課題:
1. インプラント治療の文章では、本来のインプラントの成功率は何%以上とされているか。
2. インプラント治療の文章を、最後の文の後から書き継げ。

誰でも、大きな手術します、大変な手術します、と言われたら嫌でしょう。
私だって嫌です。
ですから、最近インプラント治療の解説に、うちは低侵襲を心掛けています、と言うのはお約束になっている、と言っても良い位でしょう。
では、その実態はどうなっているのか?
同じ用語を使っているから、同じレベルなのか?
全く違います!
実は学問的に統一されている用語ではなく、それぞれのDRが自称しているだけ、と言うのが実態です。
特に、今日こだわるのは、抜歯即時植立インプラント治療に関してです。
巷で、現在最も流行しているのは某HAインプラントを用いて行う抜歯即時植立でしょう。
この治療方法に置いて利点がとても多く、その成果が素晴らしいとして広く用いられ始めています。
では、その実態は如何なものなのでしょう?
彼らの主張はこうです。
純チタン系のインプラントでは初期固定が得られないといけないから難しい、HAインプラントなら初期固定にこだわらないから成功し易くて良い。
確かに開祖のDRの成績は良いものなのでしょう。
でも、ではその信者のDRが同じ成績なのかと言うと、それは違う、と言うのは事実なのです。
このことは大きな問題です。
抜歯即時植立は元々非常に繊細で難しい手術です。
でも、1回限りの手術で終われるから、と言う利点で一時広く行われるようになりました。
そしてその実態はどうだったのかと言えば、本来のインプラントの成功率97%以上には程遠い70%を切るかもしれない、と言う成績だったのです。
その為に、抜歯即時植立は現在では簡単には行われない手術になっています。
その隙間を縫うようにして、HAインプラントなら上手く行く、と言うのが今現在の流行です。

提供資料:

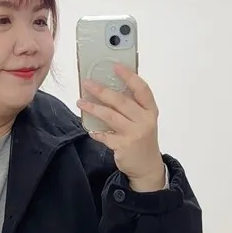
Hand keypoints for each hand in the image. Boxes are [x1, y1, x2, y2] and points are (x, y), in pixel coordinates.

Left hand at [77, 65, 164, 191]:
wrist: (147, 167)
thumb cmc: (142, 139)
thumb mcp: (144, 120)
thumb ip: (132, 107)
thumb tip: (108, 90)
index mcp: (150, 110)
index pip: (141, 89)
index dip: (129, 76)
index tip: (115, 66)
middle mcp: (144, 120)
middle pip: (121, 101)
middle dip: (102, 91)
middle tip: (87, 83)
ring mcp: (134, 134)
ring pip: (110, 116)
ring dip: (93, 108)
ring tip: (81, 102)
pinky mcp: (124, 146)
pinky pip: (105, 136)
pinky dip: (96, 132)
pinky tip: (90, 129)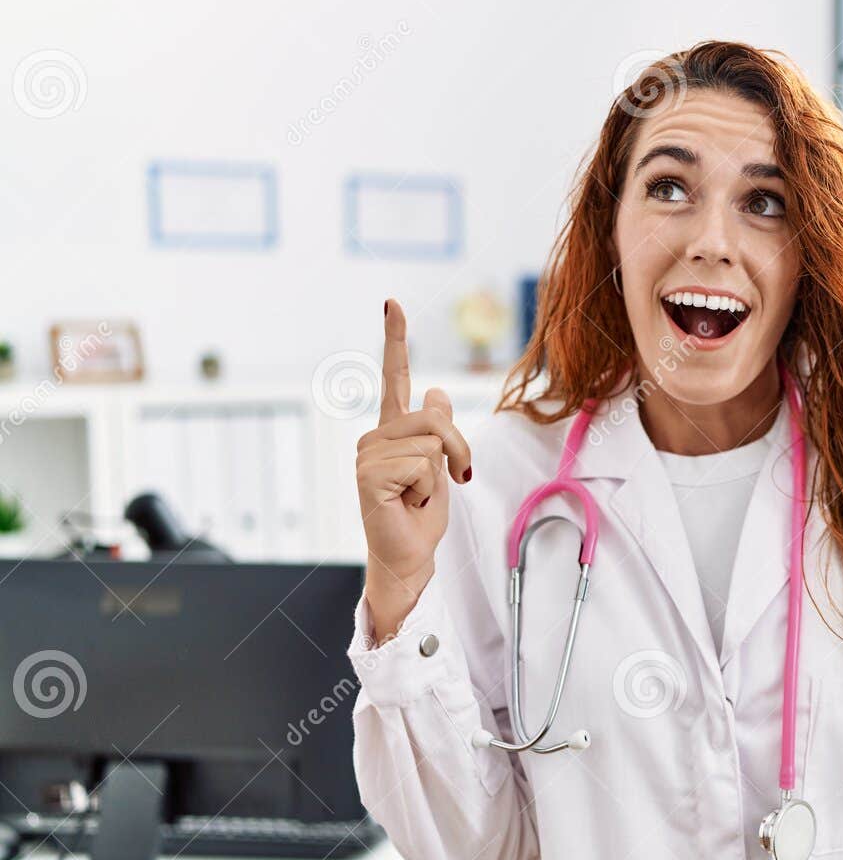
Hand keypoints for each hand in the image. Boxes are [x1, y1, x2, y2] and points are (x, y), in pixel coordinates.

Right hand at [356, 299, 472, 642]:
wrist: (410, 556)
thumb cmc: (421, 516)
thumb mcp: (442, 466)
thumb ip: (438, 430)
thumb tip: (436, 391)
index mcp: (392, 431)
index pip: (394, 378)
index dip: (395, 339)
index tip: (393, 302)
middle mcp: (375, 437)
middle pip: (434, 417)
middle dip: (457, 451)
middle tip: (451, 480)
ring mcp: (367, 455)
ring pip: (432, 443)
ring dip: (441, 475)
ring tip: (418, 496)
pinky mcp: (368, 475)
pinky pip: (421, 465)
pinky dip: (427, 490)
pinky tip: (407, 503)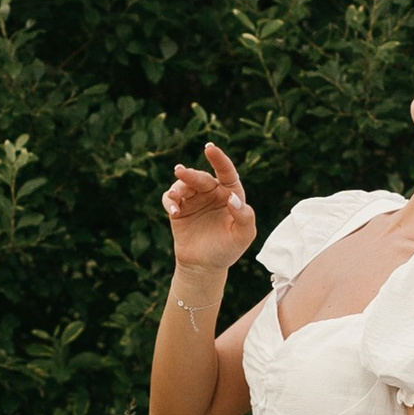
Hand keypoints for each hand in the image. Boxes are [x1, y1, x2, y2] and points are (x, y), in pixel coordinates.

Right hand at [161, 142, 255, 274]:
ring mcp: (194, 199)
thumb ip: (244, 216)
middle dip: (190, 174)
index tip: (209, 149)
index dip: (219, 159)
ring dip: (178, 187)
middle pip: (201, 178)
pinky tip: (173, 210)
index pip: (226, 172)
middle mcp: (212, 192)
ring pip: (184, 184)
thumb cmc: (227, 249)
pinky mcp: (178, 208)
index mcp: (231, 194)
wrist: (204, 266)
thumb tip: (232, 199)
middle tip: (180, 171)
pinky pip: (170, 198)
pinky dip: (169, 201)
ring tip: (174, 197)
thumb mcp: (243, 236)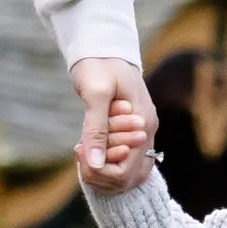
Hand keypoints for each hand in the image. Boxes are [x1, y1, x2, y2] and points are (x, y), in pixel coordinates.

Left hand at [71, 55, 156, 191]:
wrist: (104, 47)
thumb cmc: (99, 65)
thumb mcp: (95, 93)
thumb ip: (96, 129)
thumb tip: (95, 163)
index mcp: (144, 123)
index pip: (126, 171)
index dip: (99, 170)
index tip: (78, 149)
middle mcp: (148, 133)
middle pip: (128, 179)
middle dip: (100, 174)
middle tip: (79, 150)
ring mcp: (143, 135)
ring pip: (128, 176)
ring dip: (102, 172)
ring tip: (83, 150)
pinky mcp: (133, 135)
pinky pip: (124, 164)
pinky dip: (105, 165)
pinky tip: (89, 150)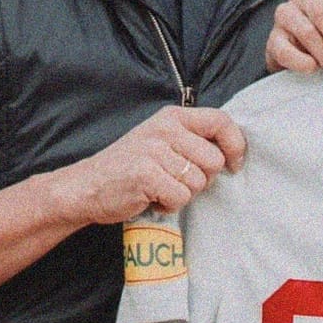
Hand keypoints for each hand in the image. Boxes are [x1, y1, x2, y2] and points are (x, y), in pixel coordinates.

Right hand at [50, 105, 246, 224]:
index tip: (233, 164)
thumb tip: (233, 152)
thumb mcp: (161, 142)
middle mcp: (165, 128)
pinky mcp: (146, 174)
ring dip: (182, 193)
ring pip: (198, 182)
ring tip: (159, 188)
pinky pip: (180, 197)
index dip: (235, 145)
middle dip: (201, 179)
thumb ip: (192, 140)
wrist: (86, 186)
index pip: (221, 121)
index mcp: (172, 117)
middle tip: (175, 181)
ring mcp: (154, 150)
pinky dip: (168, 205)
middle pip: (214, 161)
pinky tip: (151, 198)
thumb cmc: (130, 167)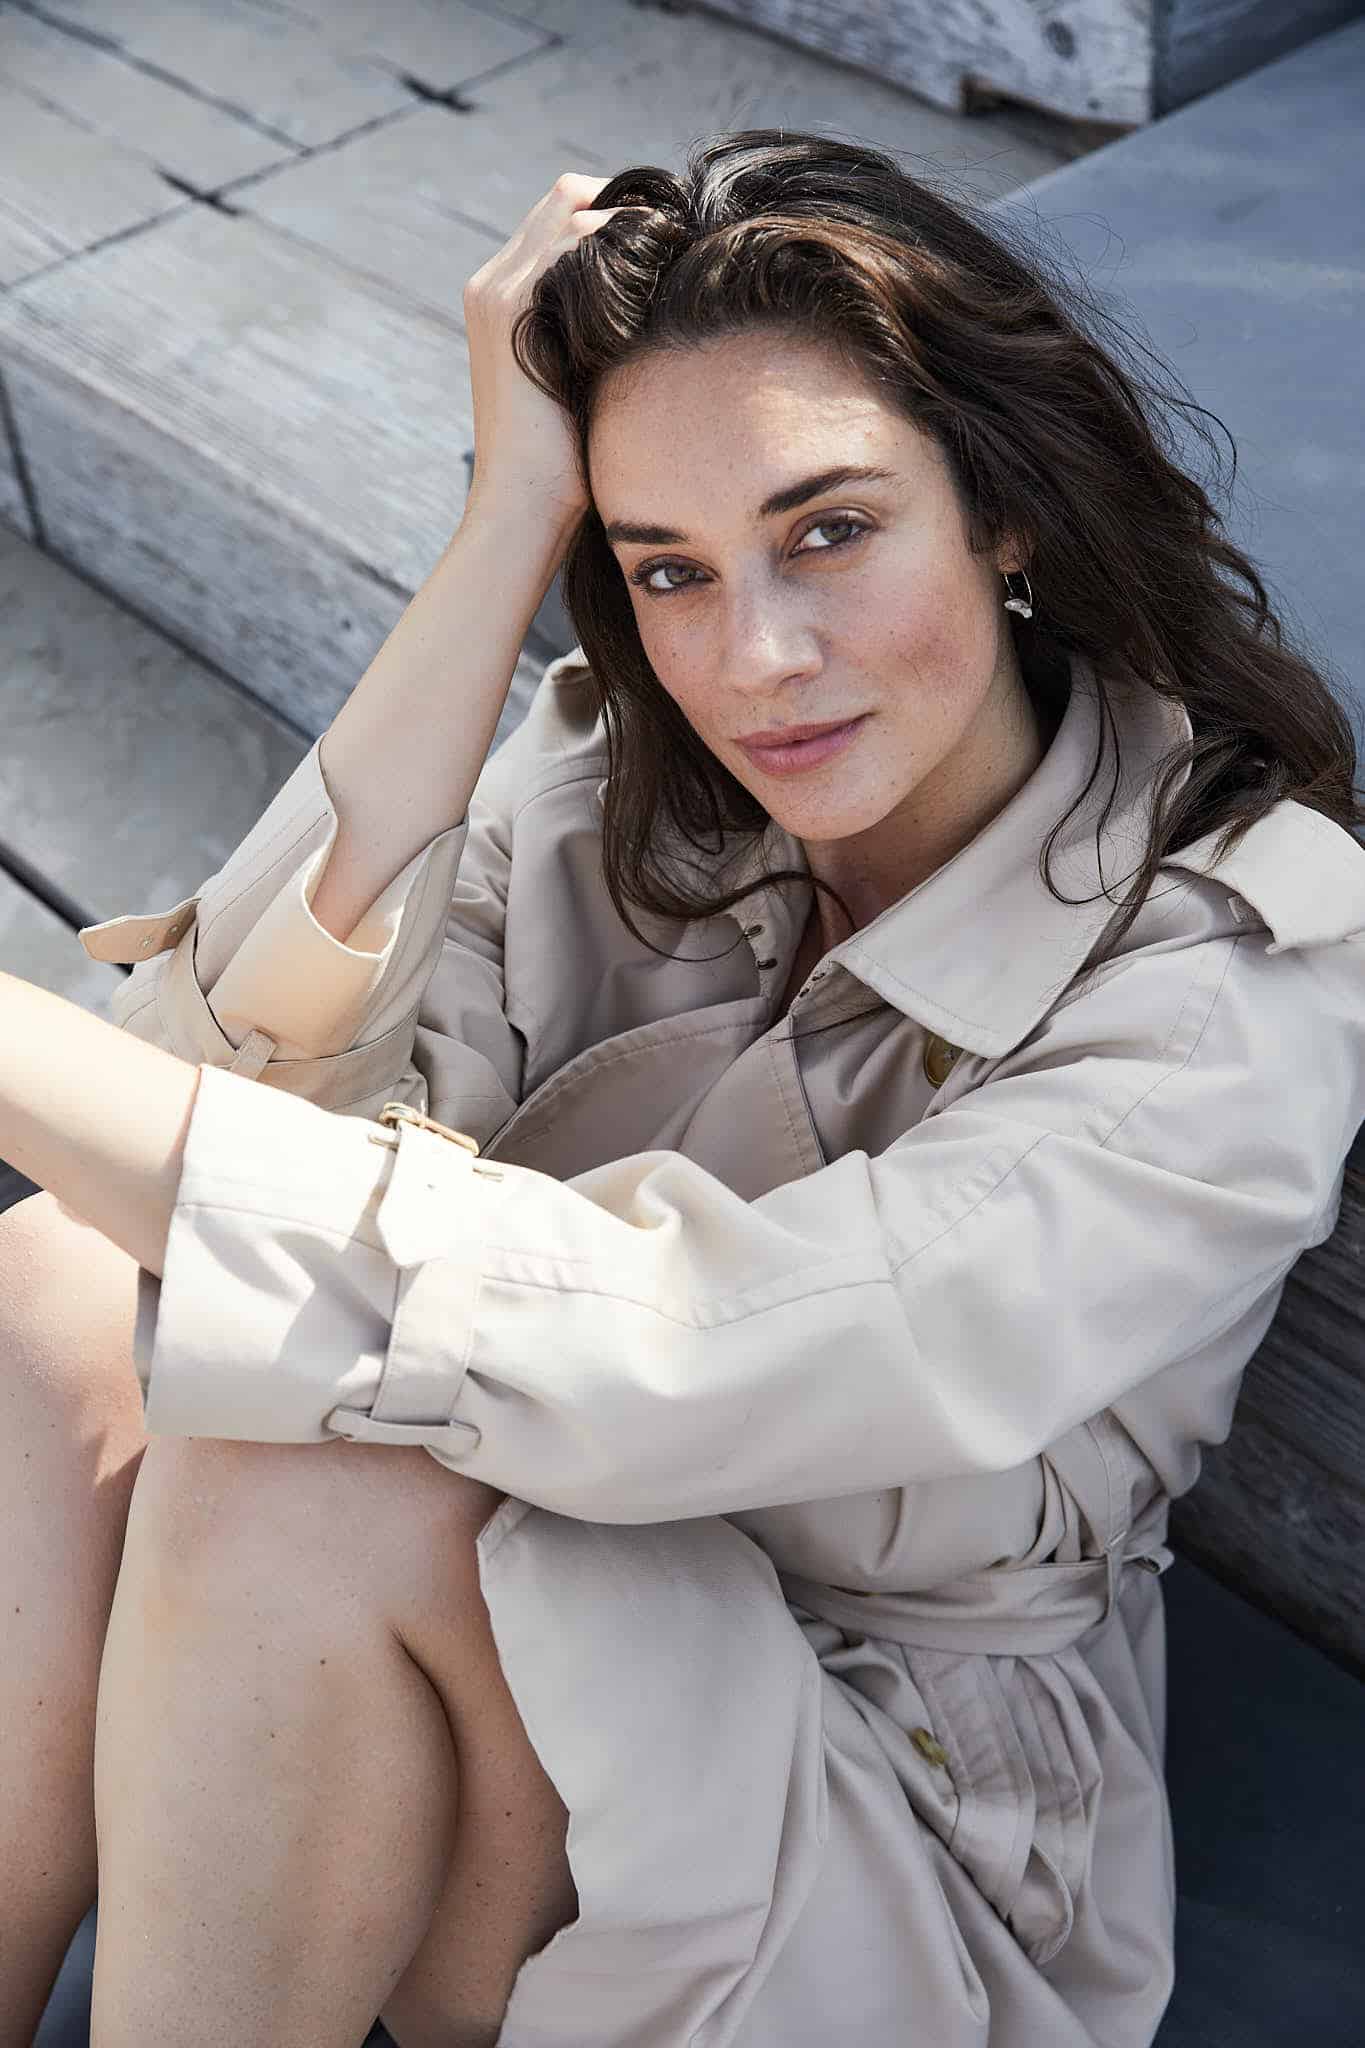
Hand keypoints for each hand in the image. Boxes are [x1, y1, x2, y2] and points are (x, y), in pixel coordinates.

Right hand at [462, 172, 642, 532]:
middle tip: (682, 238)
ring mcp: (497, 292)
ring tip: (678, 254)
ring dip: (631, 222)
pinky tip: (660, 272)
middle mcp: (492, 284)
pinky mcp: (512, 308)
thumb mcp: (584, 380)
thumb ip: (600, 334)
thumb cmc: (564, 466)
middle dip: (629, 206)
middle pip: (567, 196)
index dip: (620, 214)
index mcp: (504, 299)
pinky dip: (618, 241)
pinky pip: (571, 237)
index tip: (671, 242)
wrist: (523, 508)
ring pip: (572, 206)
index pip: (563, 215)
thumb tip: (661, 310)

解答:
1. 97%以上とされている。

2.
本当にそうでしょうか?
まだまだ完全な実態の把握は私にも出来ていませんが、陰で聞こえてくる話では、やっぱり簡単じゃないよね、HAだから上手く行く訳じゃないね、逆に炎症が起きると一気に波及して骨が大変なことに成ってしまうね、歯茎が大変な羽目になるよね、と少しずつですが聞こえて来ています。
さて、事実は如何なものなのでしょうか?
私の解説は以下のものです。
抜歯即時植立インプラント手術の要諦は、抜歯と病巣の除去にある!です。
これがちゃんと出来ないと純チタンとかHAとかではなく成功しない!なのです。
殆どのDRがいまだに拡大鏡一つ使わないし、ライトを当ててしっかり見ていないのが実態です。
見もしないで、病巣が取り切れる筈がないじゃないか、が私の答えです。
更に言えば、低侵襲を言うならば、強拡大視野での極小さい手術で行う事も兼ね備えるべきです。
個人的に、低侵襲外科手術を定義しますと、
①、強拡大鏡5倍以上の拡大視野での極小さい処置を必ず行うこと
②、可及的に1回の手術で全てを終わらせること
③、歯茎を切開して骨から剥がしたり捲ったりして手術を行わないこと
④、治癒期間が従来よりも4割以上短いこと
⑤、患者さんの日常生活に殆ど影響を与えないこと(腫らさない、痛がらせない等々)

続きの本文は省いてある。